Wednesday, September 27, 2006

Hope for the best, expect a severe beating

Matthew Yglesias and I have had our disagreements in the past. He's always been gracious about it, though, and not merely because he has no idea who the hell I am. But yesterday he said something I have to share with you.
Does anyone -- anyone -- on the right genuinely believe that those of us who favor withdrawal from Iraq do so because we don't think it would be a good idea to turn the country into a shining success? Of course we don't think that. We favor withdrawal because we don't believe that indefinite continuation of an open-ended military presence in Iraq is likely to generate success. The country has been doing this for three and a half years now and things aren't improving; they're getting worse. Nobody disputes the desirability of success; we dispute the notion that continuing to do the same things that aren't working now, and weren't working one year ago, and weren't working two years ago, are going to magically start working if we give it another year.
Now.

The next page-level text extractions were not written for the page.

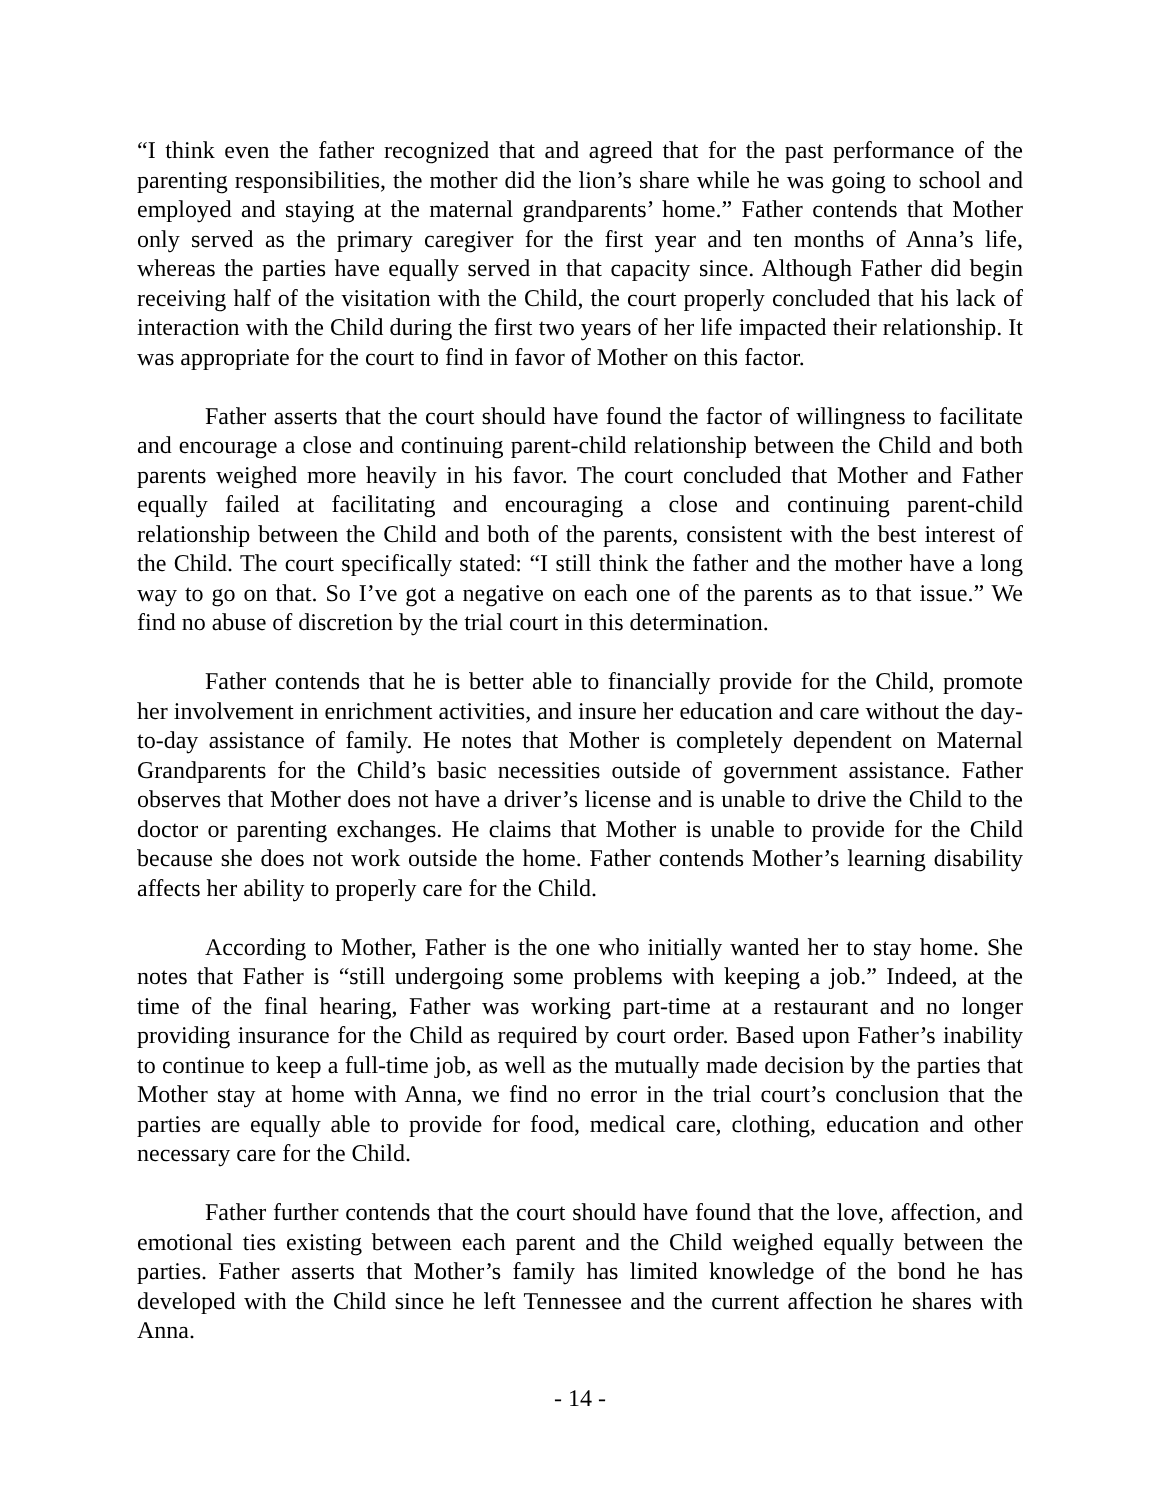“I think even the father recognized that and agreed that for the past performance of the parenting responsibilities, the mother did the lion’s share while he was going to school and employed and staying at the maternal grandparents’ home.” Father contends that Mother only served as the primary caregiver for the first year and ten months of Anna’s life, whereas the parties have equally served in that capacity since. Although Father did begin receiving half of the visitation with the Child, the court properly concluded that his lack of interaction with the Child during the first two years of her life impacted their relationship. It was appropriate for the court to find in favor of Mother on this factor.
Father asserts that the court should have found the factor of willingness to facilitate and encourage a close and continuing parent-child relationship between the Child and both parents weighed more heavily in his favor. The court concluded that Mother and Father equally failed at facilitating and encouraging a close and continuing parent-child relationship between the Child and both of the parents, consistent with the best interest of the Child. The court specifically stated: “I still think the father and the mother have a long way to go on that. So I’ve got a negative on each one of the parents as to that issue.” We find no abuse of discretion by the trial court in this determination.
Father contends that he is better able to financially provide for the Child, promote her involvement in enrichment activities, and insure her education and care without the day-to-day assistance of family. He notes that Mother is completely dependent on Maternal Grandparents for the Child’s basic necessities outside of government assistance. Father observes that Mother does not have a driver’s license and is unable to drive the Child to the doctor or parenting exchanges. He claims that Mother is unable to provide for the Child because she does not work outside the home. Father contends Mother’s learning disability affects her ability to properly care for the Child.
According to Mother, Father is the one who initially wanted her to stay home. She notes that Father is “still undergoing some problems with keeping a job.” Indeed, at the time of the final hearing, Father was working part-time at a restaurant and no longer providing insurance for the Child as required by court order. Based upon Father’s inability to continue to keep a full-time job, as well as the mutually made decision by the parties that Mother stay at home with Anna, we find no error in the trial court’s conclusion that the parties are equally able to provide for food, medical care, clothing, education and other necessary care for the Child.
Father further contends that the court should have found that the love, affection, and emotional ties existing between each parent and the Child weighed equally between the parties. Father asserts that Mother’s family has limited knowledge of the bond he has developed with the Child since he left Tennessee and the current affection he shares with Anna.
- 14 -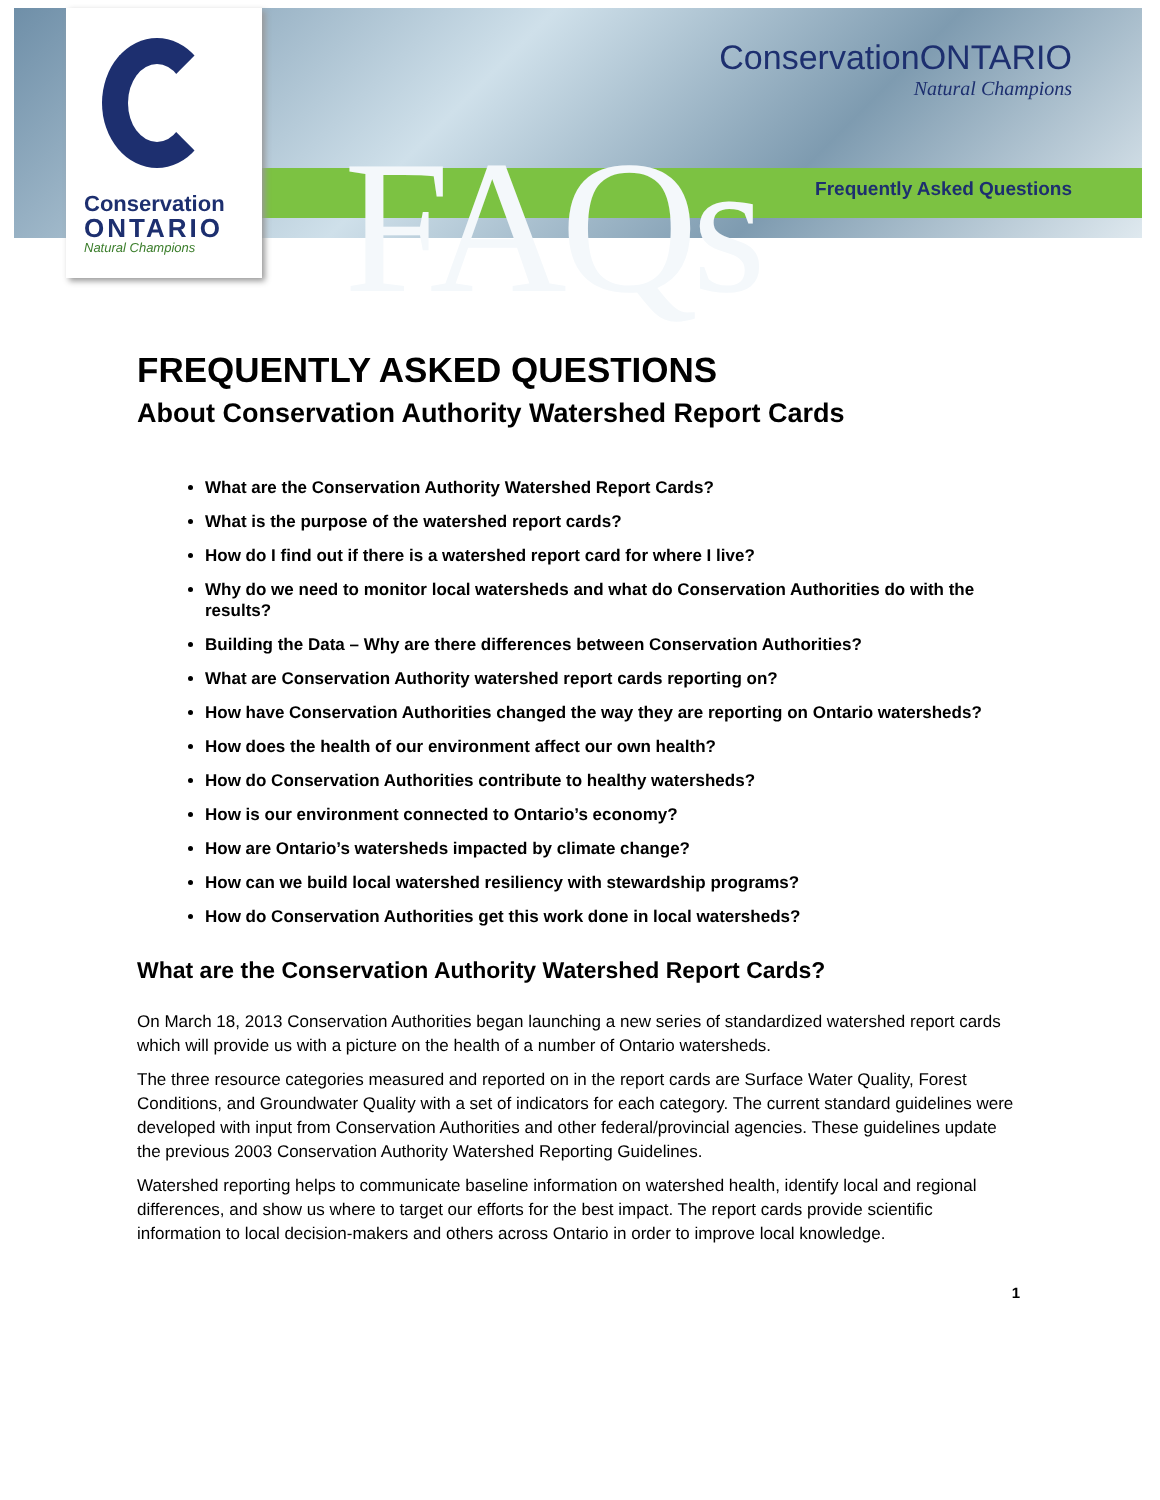FAQs
ConservationONTARIO
Natural Champions
Frequently Asked Questions
Conservation
ONTARIO
Natural Champions
FREQUENTLY ASKED QUESTIONS
About Conservation Authority Watershed Report Cards
What are the Conservation Authority Watershed Report Cards?
What is the purpose of the watershed report cards?
How do I find out if there is a watershed report card for where I live?
Why do we need to monitor local watersheds and what do Conservation Authorities do with the results?
Building the Data – Why are there differences between Conservation Authorities?
What are Conservation Authority watershed report cards reporting on?
How have Conservation Authorities changed the way they are reporting on Ontario watersheds?
How does the health of our environment affect our own health?
How do Conservation Authorities contribute to healthy watersheds?
How is our environment connected to Ontario’s economy?
How are Ontario’s watersheds impacted by climate change?
How can we build local watershed resiliency with stewardship programs?
How do Conservation Authorities get this work done in local watersheds?
What are the Conservation Authority Watershed Report Cards?
On March 18, 2013 Conservation Authorities began launching a new series of standardized watershed report cards which will provide us with a picture on the health of a number of Ontario watersheds.
The three resource categories measured and reported on in the report cards are Surface Water Quality, Forest Conditions, and Groundwater Quality with a set of indicators for each category. The current standard guidelines were developed with input from Conservation Authorities and other federal/provincial agencies. These guidelines update the previous 2003 Conservation Authority Watershed Reporting Guidelines.
Watershed reporting helps to communicate baseline information on watershed health, identify local and regional differences, and show us where to target our efforts for the best impact. The report cards provide scientific information to local decision-makers and others across Ontario in order to improve local knowledge.
1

At this point somebody is likely to trot out the old quote about how it's crazy to keep doing the same thing and expect the result to change. I hate that old quote. It probably fits here, but I still hate it. If you keep doing something the same way, over and over, eventually the result will change. My point is that it won't change because of anything you did, and it won't change at a predictable time or in a predictable way. The only thing you can reasonably predict is that, since the change will be random and chaotic, it'll probably be a change that you won't like very much.

So, if that's the kind of change our leaders are hoping for in Iraq, then maybe they really are as stupid as everybody says they are.